To do this, the San Antonio Abad Fiesta de las Tradiciones Association has reassembled boxes with the necessary ingredients to prepare this traditional Canarian cuisine dish and has broken all the expected records: 440 boxes with vegetables planted and harvested by themselves. But in addition, it has done it in record time since yesterday, before seven in the afternoon, they were all distributed. Among them, more than 50 were intended for the most needy people in the neighborhood.
Cabbage, chayotas, pumpkin, leek, carrots, bubangos, sweet potato, beans -perfectly tied with a string- potatoes and gofio, were meticulously arranged yesterday in the boxes in which there were also surprises: a bag of chickpeas and a cardboard with half a dozen eggs donated by a local poultry company. There was no corn pineapple because this year’s price was exorbitant and what’s more, the ones that were there were not good. The parsley leaves, donated by a neighbor from the neighborhood and preserved in jars of water, were the last thing added.
Tradition has also adapted to new technologies. Each one has a QR code with the guidelines to follow to prepare this traditional dish to which each one gives their special touch. “It is true that the vast majority know how to do it, but there are many new people in the neighborhood,” says Toya.
The preparations began on Wednesday at the headquarters of the aforementioned neighborhood association, says its president, Toya Hernández, who yesterday was one of its fifteen members who worked tirelessly, dressed in their gloves and mask, so that everything was ready on time and no neighbor will be left without their box. Among them was also the delegate councilor of the neighborhood and councilor for Tourism, Citizen Participation, Historical Heritage, Archives and Museums, Delia Escobar, known for her involvement in this festival “as one more neighbor”, who did not hesitate to select the vegetables, assemble the boxes, load them in his private car and deliver them to individuals.

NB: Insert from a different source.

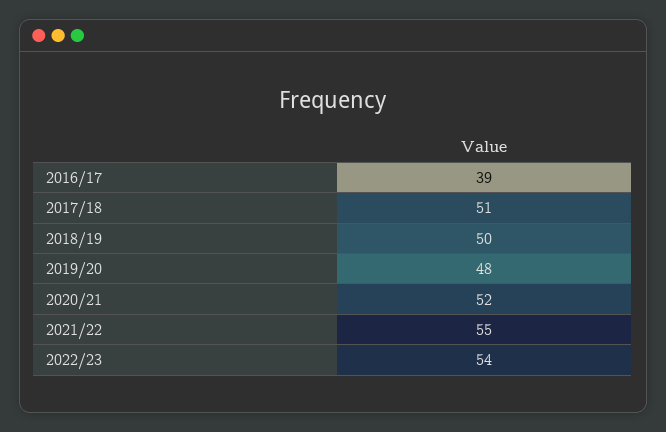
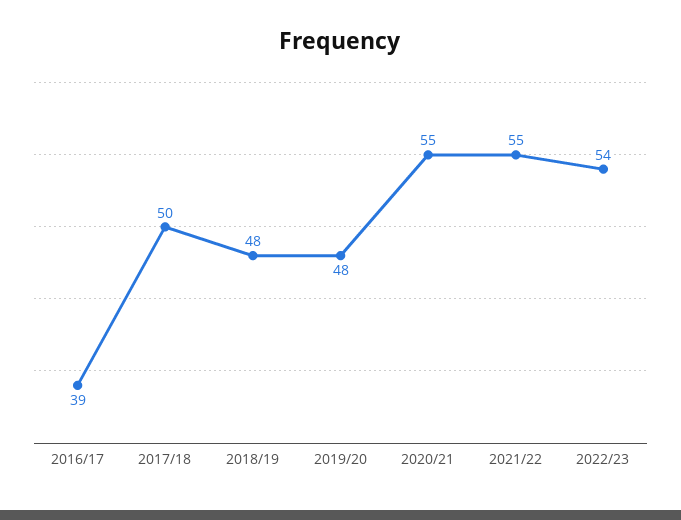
2017/18: 51 -> 50
2018/19: 50 -> 48
2020/21: 52 -> 55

A work that also had the collaboration of all the people who wanted to unite and altruistically lend a hand, even the smallest, “a generation very involved” with this tradition “and it is not fair that the pandemic stops it”.
“The last Saturday of January in Florida with or without a pandemic, it will smell like a pot. Hopefully next year we can do it in company and receive thousands of people as before”, insists the president.
The last ‘great’ stew was held in March 2020. Since then, the setting has been the only thing that has changed compared to previous years, since the desire, effort, solidarity and involvement and good harmony of the residents of the neighborhood are still intact. “Everything is achieved if each one of us puts his grain of sand,” says Toya.
If anything is clear, it is that the pandemic has not been able to take away this deep-rooted tradition of the La Florida neighborhood. Her neighbors say it’s because they have the best COVID vaccine: a good pout.